Design Guidelines and problems

Before reading this design guideline, I talked with my colleague a lot, and it became a part of the processing the process. She emphasized that while there were few online resources including YouTube videos, the learning curve was extremely high for an absolute beginner because of intricate patterns and unfamiliar terms.

Based on conversations I had with her and design guidelines, I summarized a few problems.

Problems

  1. While there are fruitful online resources for loom knitting, one for an absolute beginner that includes new terms and essential knitting guide is absent which causes a first-timer to hit a wall as he or she follows through.
  2. Since knitting, including loom knitting, is very portable, the product that supports users’ learning process must also be easily transportable.

Challenge

  1. I don’t know anything about knitting in general. Therefore, I have to learn how it works and experience frustration to understand the design guidelines.
  2. If I choose to create hardware, it shouldn't interrupt knitting movement which involves both hands.

Solution and role

  1. Create a beginner-focused tutorial that includes necessary equipment to start with, terms to know, and a video guide on one pattern to learn. Additionally, provide additional resources after completing the prepared material.
  2. Create hardware or software does not interrupt tutorial material while learning and easy to place and carry around.

 

#1. Choosing a platform

After understanding the problems and how to solve the issues, I brainstormed whether to choose either hardware or software. For hardware, I ended up that the ideal concept would be Google Glass-like AR device that can recognize the current knitting pattern and visually guide a user on the next step through augmented projection or video. In this situation, an app would be still required to provide necessary information including terms and additional resource. 

For software, I imagined a smartphone app that has three primary structure: necessary information, video tutorial, and additional resource. Smartphone and video tutorial targeted for an absolute beginner seemed more realistic and familiar to a current and upcoming user. It also fulfills portability criteria since a user doesn’t have to carry an extra device to get help. Therefore, I chose to go with a smartphone app. 

 

#2. Learning & Struggle

 While Knittingboard, one of the best online loom knitting resources, provides a lot of information, it was not helpful for me to learn.

While Knittingboard, one of the best online loom knitting resources, provides a lot of information, it was not helpful for me to learn.

 I learned that a video tutorial is definitely easier for me to follow and learn. 

I learned that a video tutorial is definitely easier for me to follow and learn. 

To understand the guidelines and solve the problems, I knew I had to learn loom knitting.
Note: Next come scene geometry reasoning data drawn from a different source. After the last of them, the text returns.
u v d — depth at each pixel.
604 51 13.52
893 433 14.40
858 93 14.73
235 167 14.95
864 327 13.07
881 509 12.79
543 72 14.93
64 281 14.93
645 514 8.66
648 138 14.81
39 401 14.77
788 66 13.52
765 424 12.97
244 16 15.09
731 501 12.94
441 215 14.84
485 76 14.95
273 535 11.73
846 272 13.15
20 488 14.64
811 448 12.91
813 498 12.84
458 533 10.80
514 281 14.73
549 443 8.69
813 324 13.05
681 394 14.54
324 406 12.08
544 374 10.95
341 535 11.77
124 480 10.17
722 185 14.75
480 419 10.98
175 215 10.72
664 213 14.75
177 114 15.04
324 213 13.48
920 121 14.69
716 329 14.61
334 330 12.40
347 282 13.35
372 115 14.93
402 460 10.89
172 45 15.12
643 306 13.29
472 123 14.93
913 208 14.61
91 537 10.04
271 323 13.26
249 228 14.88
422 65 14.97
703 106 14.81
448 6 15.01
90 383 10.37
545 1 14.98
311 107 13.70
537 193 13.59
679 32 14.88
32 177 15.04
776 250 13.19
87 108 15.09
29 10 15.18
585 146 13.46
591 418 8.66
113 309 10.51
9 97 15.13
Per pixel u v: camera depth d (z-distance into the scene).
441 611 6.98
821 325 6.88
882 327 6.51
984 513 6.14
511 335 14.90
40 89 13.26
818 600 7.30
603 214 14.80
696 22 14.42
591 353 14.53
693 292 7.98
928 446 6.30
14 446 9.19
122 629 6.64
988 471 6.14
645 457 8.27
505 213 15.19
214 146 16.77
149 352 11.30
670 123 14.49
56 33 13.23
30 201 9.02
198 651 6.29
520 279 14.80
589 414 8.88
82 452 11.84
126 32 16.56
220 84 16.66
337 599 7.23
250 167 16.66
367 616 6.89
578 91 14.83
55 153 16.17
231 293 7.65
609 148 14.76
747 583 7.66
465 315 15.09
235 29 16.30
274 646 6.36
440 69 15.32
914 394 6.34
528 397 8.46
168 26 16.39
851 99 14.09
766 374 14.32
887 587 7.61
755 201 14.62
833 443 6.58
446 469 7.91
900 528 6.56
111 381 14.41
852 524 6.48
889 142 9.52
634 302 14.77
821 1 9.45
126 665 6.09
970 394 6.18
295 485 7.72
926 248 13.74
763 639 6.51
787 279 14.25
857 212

I got few resources from my colleague which she used to learn and bought essential toolkits and yarn.

For text material, I went to Knittingboard but didn’t spend too much time looking around because I couldn’t understand most of the stuff on there. Seeing new terms without description made me hard to know how this particular pattern works. While there were images for text tutorial, each section was separated into different pages and was still not helpful for me to understand. Therefore, I focused more on video tutorials on YouTube.

While a video tutorial was easy to follow, during the process, I learned I made few first-timer mistakes that had to go back and fix. Also, since the video kept going while I was still in progress, I had to pause and roll back several times until I finish that step. I realized dividing videos for each section would be easier to interact and learn.

 

#3. Prototyping

Following up on #1, I wanted to create a simple smartphone app. Also, I tried to practice how to adapt to iPhone X screen resolution and its new human interface guidelines.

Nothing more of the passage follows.